Pasan las jornadas y, como quiera que el nivel de la categoría es para salir corriendo y que el Almería encadenó hace un mes unos cuantos resultados buenos, seguimos fuera de la zona de descenso que, por cierto, ahora vuelve a pisarnos los talones.
Ya sé que ahora tenemos dos partidos ante rivales que prácticamente no se juegan nada y que seguramente con cuatro o cinco puntos estaremos salvados. ¿Y?
Si es así, todos lo celebraremos, sacaremos el autobús descapotable, nos lanzaremos a las calles en paños menores buscando fuentes como si no hubiera un mañana y olvidaremos los truñacos que nos hemos comido este año, las bazofias como las los tres últimos partidos y el sufrrimiento de año, qué digo de año, de años que llevamos soportando estóicamente.
Vivimos desde hace un mes engañados por la clasificación, pensando que el Almería juega a algo cuando lo que ha hecho en estas tres últimas semanas ha sido arrastrarse inmisericordemente por el césped, con tres partidos que piden a gritos Segunda B.
Me hacen gracia, pero muchísima gracia los que decían hace una semana que no se jugó tan mal contra el Numancia.

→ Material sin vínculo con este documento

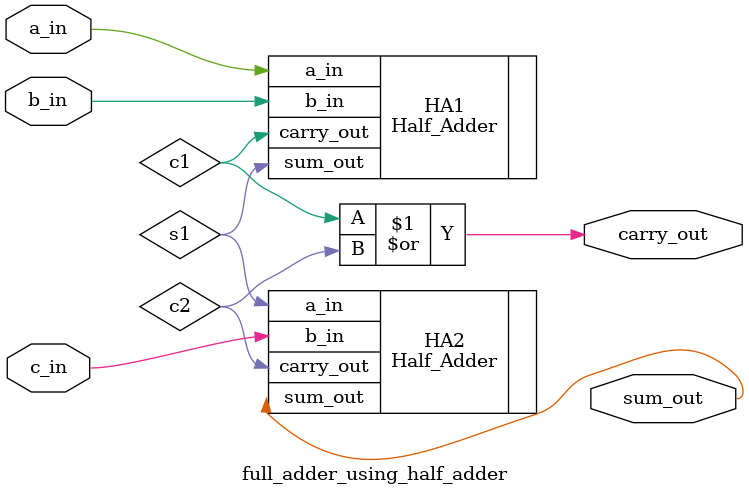
<source format=v>
`timescale 1ns / 1ps


module full_adder_using_half_adder(
    input a_in,
    input b_in,
    input c_in,
    output sum_out,
    output carry_out
    );
    
    wire c1,c2,s1;
     
    Half_Adder HA1(
        .a_in(a_in),
        .b_in(b_in),
        .sum_out(s1),
        .carry_out(c1)
    );
    
    Half_Adder HA2(
        .a_in(s1),
        .b_in(c_in),
        .sum_out(sum_out),
        .carry_out(c2)
    );
    
    assign carry_out = c1 | c2;
endmodule

</source>
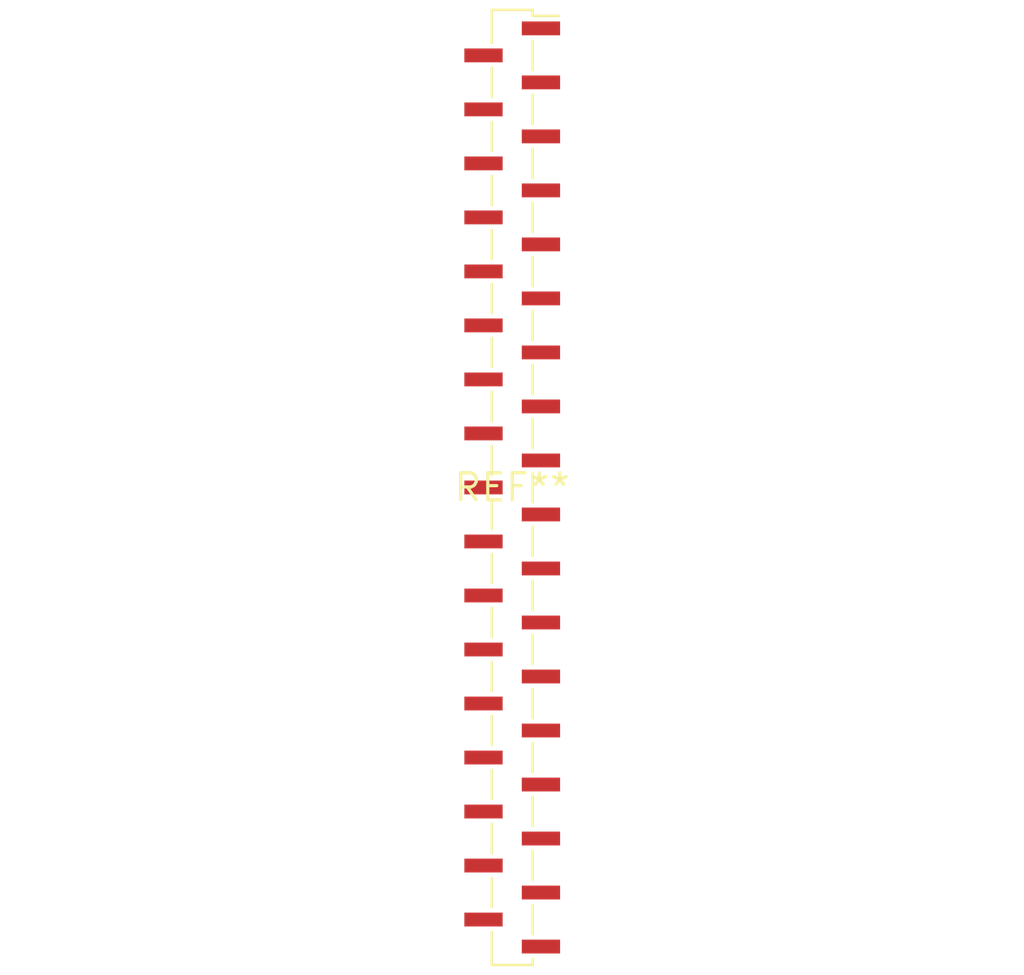
<source format=kicad_pcb>
(kicad_pcb (version 20240108) (generator pcbnew)

  (general
    (thickness 1.6)
  )

  (paper "A4")
  (layers
    (0 "F.Cu" signal)
    (31 "B.Cu" signal)
    (32 "B.Adhes" user "B.Adhesive")
    (33 "F.Adhes" user "F.Adhesive")
    (34 "B.Paste" user)
    (35 "F.Paste" user)
    (36 "B.SilkS" user "B.Silkscreen")
    (37 "F.SilkS" user "F.Silkscreen")
    (38 "B.Mask" user)
    (39 "F.Mask" user)
    (40 "Dwgs.User" user "User.Drawings")
    (41 "Cmts.User" user "User.Comments")
    (42 "Eco1.User" user "User.Eco1")
    (43 "Eco2.User" user "User.Eco2")
    (44 "Edge.Cuts" user)
    (45 "Margin" user)
    (46 "B.CrtYd" user "B.Courtyard")
    (47 "F.CrtYd" user "F.Courtyard")
    (48 "B.Fab" user)
    (49 "F.Fab" user)
    (50 "User.1" user)
    (51 "User.2" user)
    (52 "User.3" user)
    (53 "User.4" user)
    (54 "User.5" user)
    (55 "User.6" user)
    (56 "User.7" user)
    (57 "User.8" user)
    (58 "User.9" user)
  )

  (setup
    (pad_to_mask_clearance 0)
    (pcbplotparams
      (layerselection 0x00010fc_ffffffff)
      (plot_on_all_layers_selection 0x0000000_00000000)
      (disableapertmacros false)
      (usegerberextensions false)
      (usegerberattributes false)
      (usegerberadvancedattributes false)
      (creategerberjobfile false)
      (dashed_line_dash_ratio 12.000000)
      (dashed_line_gap_ratio 3.000000)
      (svgprecision 4)
      (plotframeref false)
      (viasonmask false)
      (mode 1)
      (useauxorigin false)
      (hpglpennumber 1)
      (hpglpenspeed 20)
      (hpglpendiameter 15.000000)
      (dxfpolygonmode false)
      (dxfimperialunits false)
      (dxfusepcbnewfont false)
      (psnegative false)
      (psa4output false)
      (plotreference false)
      (plotvalue false)
      (plotinvisibletext false)
      (sketchpadsonfab false)
      (subtractmaskfromsilk false)
      (outputformat 1)
      (mirror false)
      (drillshape 1)
      (scaleselection 1)
      (outputdirectory "")
    )
  )

  (net 0 "")

  (footprint "PinSocket_1x35_P1.27mm_Vertical_SMD_Pin1Right" (layer "F.Cu") (at 0 0))

)

</source>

A todos ellos quiero verlos yo, el año que viene, disfrutando del Linares, la Balona y el Socúellamos.
Sigamos cantando alegremente por la pradera de Heidi, continuemos pensando que va a venir Spiderman o cualquier otro tarado vestido de colorines a salvarnos la categoría, continuemos a dos palmos del suelo mientras la liga se acaba y los puestos de descenso nos comen por los pies.
Sigamos viviendo realidades paralelas, que verás qué bien nos lo vamos a pasar en Segunda B.